Copy the entries below exactly, starting with their very first line and ending with the line that contains "class: Anthozoa", both of those lines included.

══ Material shown

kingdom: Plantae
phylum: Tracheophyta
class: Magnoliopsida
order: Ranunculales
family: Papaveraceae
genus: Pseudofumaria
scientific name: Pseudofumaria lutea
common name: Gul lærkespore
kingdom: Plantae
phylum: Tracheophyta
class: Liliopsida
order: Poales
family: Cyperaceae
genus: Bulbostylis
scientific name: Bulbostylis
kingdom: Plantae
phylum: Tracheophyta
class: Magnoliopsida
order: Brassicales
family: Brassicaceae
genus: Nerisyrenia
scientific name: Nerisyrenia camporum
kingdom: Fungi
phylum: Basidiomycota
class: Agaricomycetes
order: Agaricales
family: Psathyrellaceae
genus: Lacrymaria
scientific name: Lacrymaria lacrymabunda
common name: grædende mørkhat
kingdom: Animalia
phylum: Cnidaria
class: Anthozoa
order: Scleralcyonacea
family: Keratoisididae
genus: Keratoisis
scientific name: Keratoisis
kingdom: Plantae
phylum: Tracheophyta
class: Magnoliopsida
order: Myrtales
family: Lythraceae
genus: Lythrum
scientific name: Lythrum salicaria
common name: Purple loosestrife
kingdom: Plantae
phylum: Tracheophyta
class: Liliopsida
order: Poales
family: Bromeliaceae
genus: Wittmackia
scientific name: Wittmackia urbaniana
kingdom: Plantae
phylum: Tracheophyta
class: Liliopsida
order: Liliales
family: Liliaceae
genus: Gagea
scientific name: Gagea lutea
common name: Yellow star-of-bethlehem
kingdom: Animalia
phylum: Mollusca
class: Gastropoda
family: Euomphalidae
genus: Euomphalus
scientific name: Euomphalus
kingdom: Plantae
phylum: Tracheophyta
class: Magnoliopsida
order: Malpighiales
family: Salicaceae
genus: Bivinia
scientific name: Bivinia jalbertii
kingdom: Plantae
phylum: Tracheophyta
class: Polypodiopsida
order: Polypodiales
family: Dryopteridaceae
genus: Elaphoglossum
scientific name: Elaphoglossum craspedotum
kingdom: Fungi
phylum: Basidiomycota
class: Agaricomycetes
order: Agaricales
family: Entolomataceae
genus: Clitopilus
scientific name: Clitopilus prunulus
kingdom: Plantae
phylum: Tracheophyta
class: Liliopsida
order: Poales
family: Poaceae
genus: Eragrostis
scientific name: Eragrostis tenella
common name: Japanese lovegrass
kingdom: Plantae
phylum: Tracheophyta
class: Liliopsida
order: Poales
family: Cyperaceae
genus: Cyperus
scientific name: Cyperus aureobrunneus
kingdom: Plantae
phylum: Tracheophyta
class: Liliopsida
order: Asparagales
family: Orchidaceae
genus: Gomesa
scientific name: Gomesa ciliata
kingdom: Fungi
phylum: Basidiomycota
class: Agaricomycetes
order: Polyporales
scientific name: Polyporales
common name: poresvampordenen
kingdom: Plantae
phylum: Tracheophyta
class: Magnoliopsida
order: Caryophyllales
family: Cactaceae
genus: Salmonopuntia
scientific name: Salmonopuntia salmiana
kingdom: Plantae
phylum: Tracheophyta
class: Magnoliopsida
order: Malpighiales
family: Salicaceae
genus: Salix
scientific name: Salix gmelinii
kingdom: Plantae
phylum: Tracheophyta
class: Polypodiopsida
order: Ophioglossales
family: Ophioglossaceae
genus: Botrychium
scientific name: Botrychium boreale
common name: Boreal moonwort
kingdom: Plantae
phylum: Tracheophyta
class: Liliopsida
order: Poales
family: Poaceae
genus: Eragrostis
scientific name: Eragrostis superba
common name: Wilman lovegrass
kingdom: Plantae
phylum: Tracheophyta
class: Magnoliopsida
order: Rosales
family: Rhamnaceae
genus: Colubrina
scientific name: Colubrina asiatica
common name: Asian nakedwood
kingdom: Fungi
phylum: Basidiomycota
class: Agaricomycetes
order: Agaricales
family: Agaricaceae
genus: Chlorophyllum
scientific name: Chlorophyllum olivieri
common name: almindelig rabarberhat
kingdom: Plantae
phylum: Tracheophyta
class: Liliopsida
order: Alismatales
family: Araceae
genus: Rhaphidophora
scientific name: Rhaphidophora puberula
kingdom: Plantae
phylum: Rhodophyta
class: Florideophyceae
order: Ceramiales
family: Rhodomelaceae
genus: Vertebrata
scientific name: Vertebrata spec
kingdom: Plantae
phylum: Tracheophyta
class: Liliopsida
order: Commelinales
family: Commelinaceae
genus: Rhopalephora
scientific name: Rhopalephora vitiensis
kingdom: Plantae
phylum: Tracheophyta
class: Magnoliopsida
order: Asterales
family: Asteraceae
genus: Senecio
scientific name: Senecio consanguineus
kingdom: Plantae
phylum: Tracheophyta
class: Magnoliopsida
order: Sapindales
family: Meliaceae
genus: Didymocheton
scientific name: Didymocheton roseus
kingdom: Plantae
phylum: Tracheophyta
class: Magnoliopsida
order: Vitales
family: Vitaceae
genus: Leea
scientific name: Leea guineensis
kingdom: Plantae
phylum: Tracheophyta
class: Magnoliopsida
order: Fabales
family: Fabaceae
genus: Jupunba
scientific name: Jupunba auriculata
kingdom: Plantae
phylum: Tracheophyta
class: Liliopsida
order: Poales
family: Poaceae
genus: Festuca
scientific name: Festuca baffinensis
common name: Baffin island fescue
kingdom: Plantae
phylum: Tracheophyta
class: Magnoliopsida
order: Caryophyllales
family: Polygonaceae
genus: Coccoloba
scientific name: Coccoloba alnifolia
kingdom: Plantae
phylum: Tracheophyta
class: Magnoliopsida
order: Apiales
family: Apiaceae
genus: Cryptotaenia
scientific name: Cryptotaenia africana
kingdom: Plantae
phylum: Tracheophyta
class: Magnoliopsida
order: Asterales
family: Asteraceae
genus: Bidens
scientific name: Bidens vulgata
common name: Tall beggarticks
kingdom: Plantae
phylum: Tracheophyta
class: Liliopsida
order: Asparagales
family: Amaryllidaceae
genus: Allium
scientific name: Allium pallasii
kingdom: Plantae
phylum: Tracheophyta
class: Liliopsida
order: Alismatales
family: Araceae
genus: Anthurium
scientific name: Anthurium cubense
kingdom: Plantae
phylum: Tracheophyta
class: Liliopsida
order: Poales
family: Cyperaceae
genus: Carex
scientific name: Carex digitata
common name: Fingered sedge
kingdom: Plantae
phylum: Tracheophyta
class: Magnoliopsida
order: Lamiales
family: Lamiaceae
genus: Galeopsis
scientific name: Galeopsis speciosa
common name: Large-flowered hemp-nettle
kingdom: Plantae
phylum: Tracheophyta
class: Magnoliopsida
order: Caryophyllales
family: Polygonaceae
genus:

════

| Completed task |
kingdom: Plantae
phylum: Tracheophyta
class: Magnoliopsida
order: Ranunculales
family: Papaveraceae
genus: Pseudofumaria
scientific name: Pseudofumaria lutea
common name: Gul lærkespore
kingdom: Plantae
phylum: Tracheophyta
class: Liliopsida
order: Poales
family: Cyperaceae
genus: Bulbostylis
scientific name: Bulbostylis
kingdom: Plantae
phylum: Tracheophyta
class: Magnoliopsida
order: Brassicales
family: Brassicaceae
genus: Nerisyrenia
scientific name: Nerisyrenia camporum
kingdom: Fungi
phylum: Basidiomycota
class: Agaricomycetes
order: Agaricales
family: Psathyrellaceae
genus: Lacrymaria
scientific name: Lacrymaria lacrymabunda
common name: grædende mørkhat
kingdom: Animalia
phylum: Cnidaria
class: Anthozoa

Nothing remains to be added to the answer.